The eye-piece and objective of a microscope, having focal-lengths of 0.3 m and 0.4 m respectively, are separated by a distance of 0.2 m. Now the eye piece and the objective are to be interchanged such that the angular magnification of the instrument remains same.The new separation between the lenses is:

0.9 m

Suppose the microscope forms the final image of the object at ∞ or we are seeing the final image in the microscope with relaxed eye. Let L be the initial distance between objective and eyepiece of the microscope.
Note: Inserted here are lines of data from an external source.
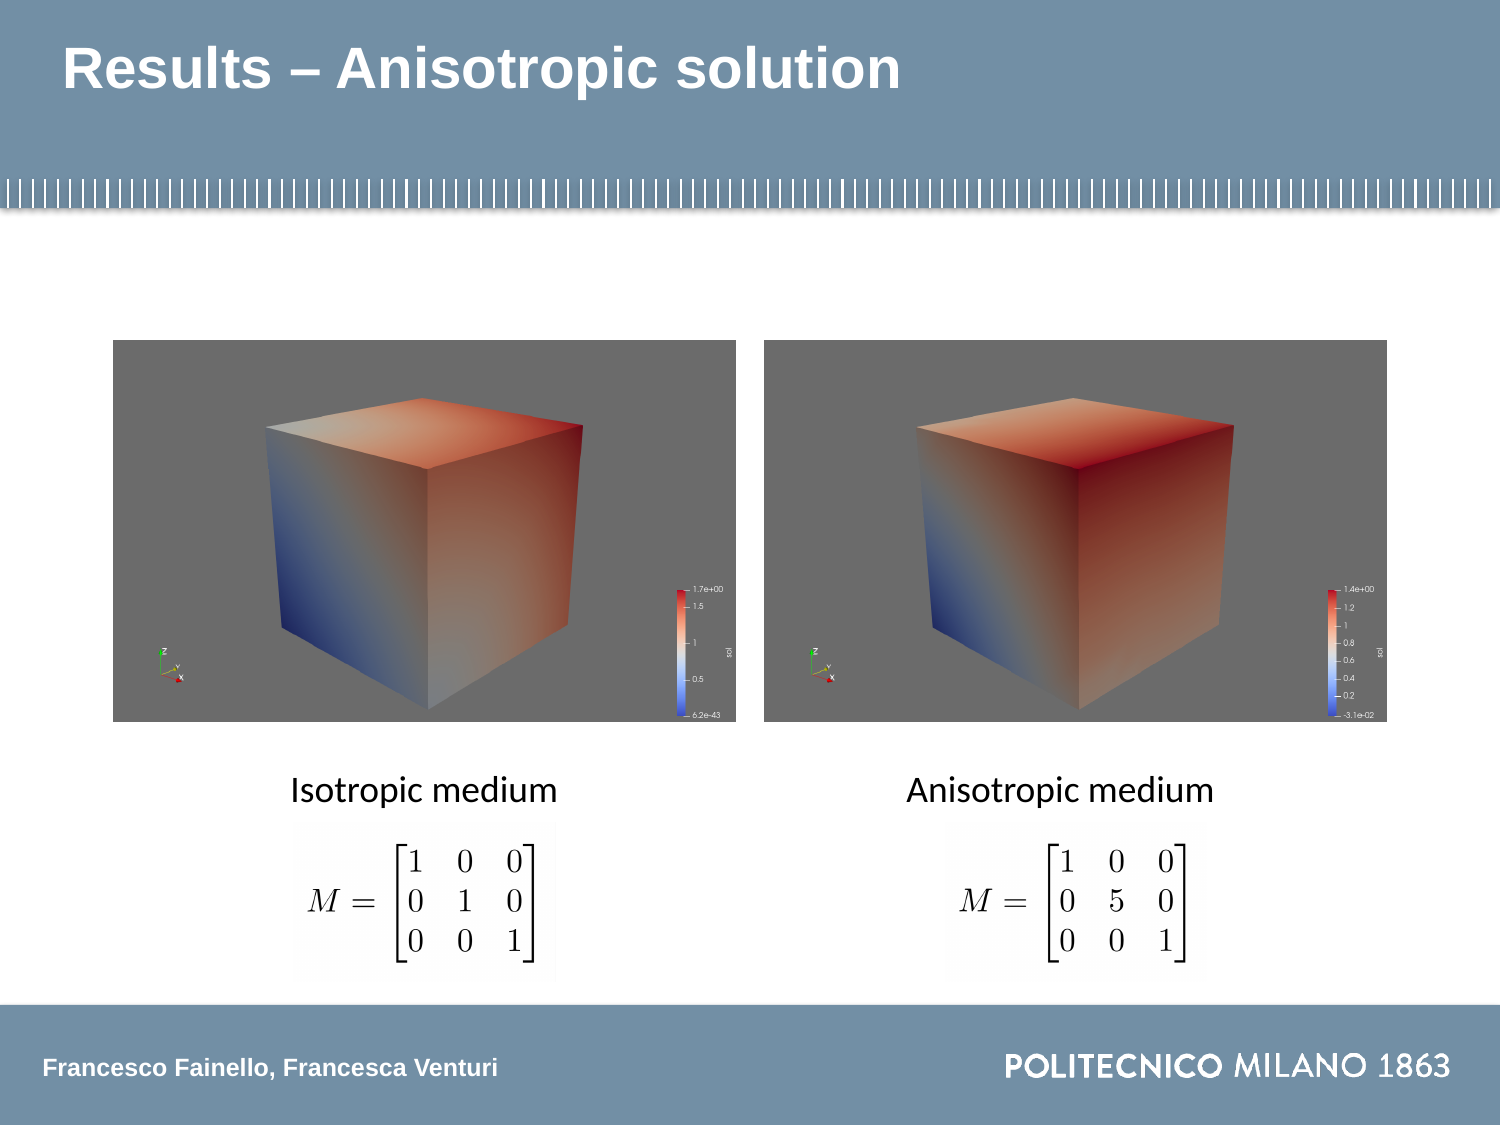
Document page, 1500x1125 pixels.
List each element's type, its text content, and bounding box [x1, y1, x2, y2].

picture [944, 821, 1208, 982]
picture [113, 340, 736, 722]
title Results – Anisotropic solution [47, 22, 1455, 161]
picture [292, 821, 556, 982]
text_box Isotropic medium [113, 757, 736, 818]
text_box Anisotropic medium [749, 757, 1372, 818]
picture [764, 340, 1387, 722]
picture [999, 1041, 1456, 1089]
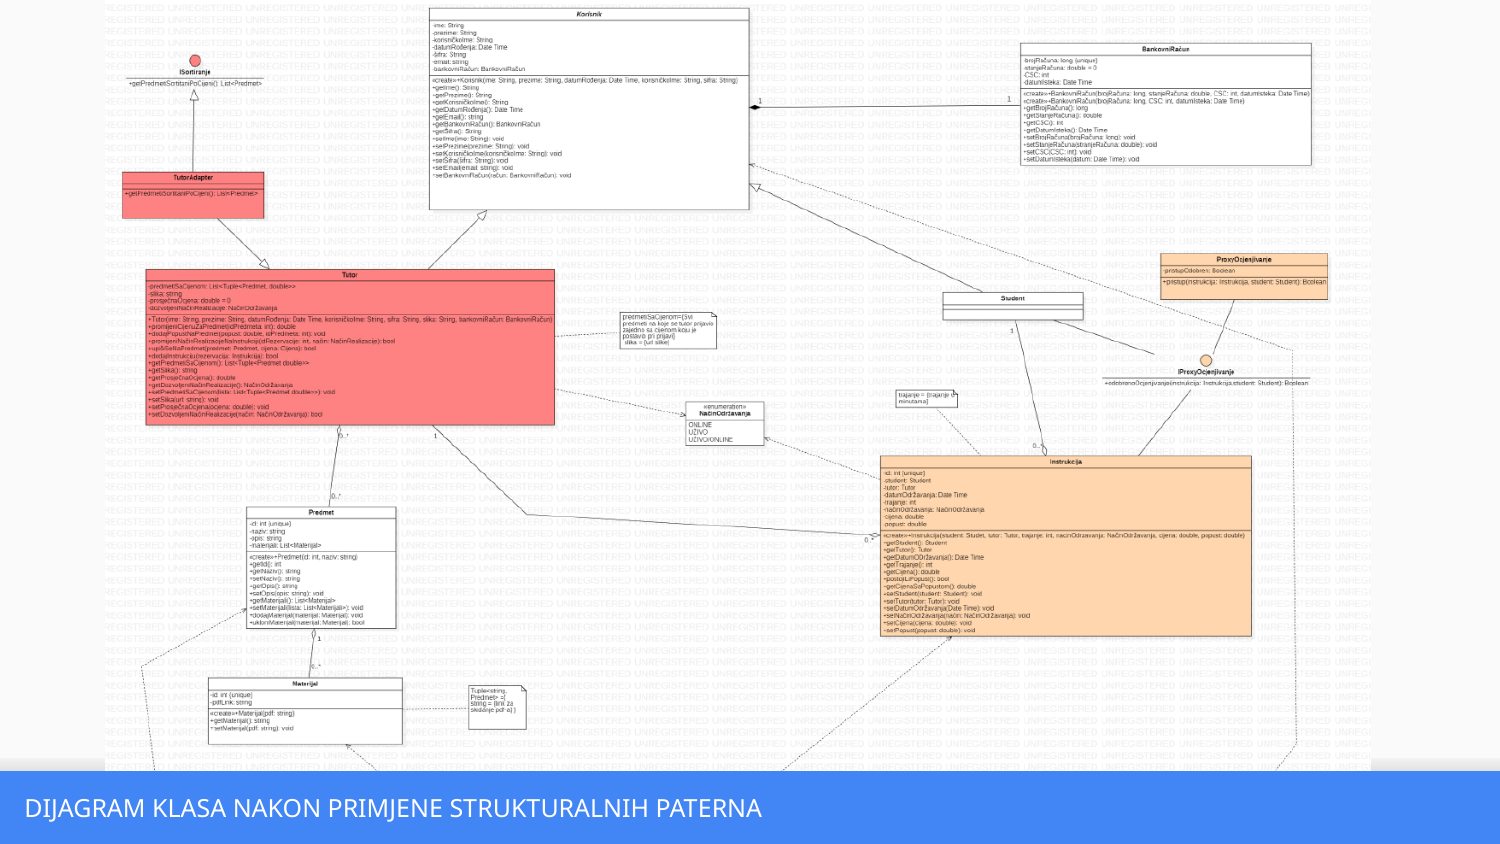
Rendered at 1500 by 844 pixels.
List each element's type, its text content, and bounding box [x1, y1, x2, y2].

picture [105, 0, 1371, 771]
list DIJAGRAM KLASA NAKON PRIMJENE STRUKTURALNIH PATERNA [9, 770, 1385, 844]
Angular magnification produced by microscope in its normal adjustment, is given by

$M = \frac{v_0}{u_0}×\frac{D}{f_e}$

In microscope, as the object is placed very near to focus of objective, hence $u_0 = f_0$ and $v_0 = L − u_e = L − f_e$ (∵ $u_e = f_e$, for final image to be formed at ∞)

$∴ M = [(L – f_e)/f_0] × (D/f_e)$ - - - - - - (1)

When the lenses are interchanged, let the new separation between the lenses be L’. Hence angular magnification, now becomes

$M’ = -\frac{(L'-f_0)}{f_e}×\frac{D}{f_0}$ - - - - - - (2)

According to question, M = M’

$-\frac{(L'-f_e)}{f_0}×\frac{D}{f_0}=-\frac{(L'-f_0)}{f_e}×\frac{D}{f_0}$ or $L-f_e=L'-f_0$

or $L’ = L − f_e + f_0 = 0.2 + 0.3 + 0.4 = 0.9 m$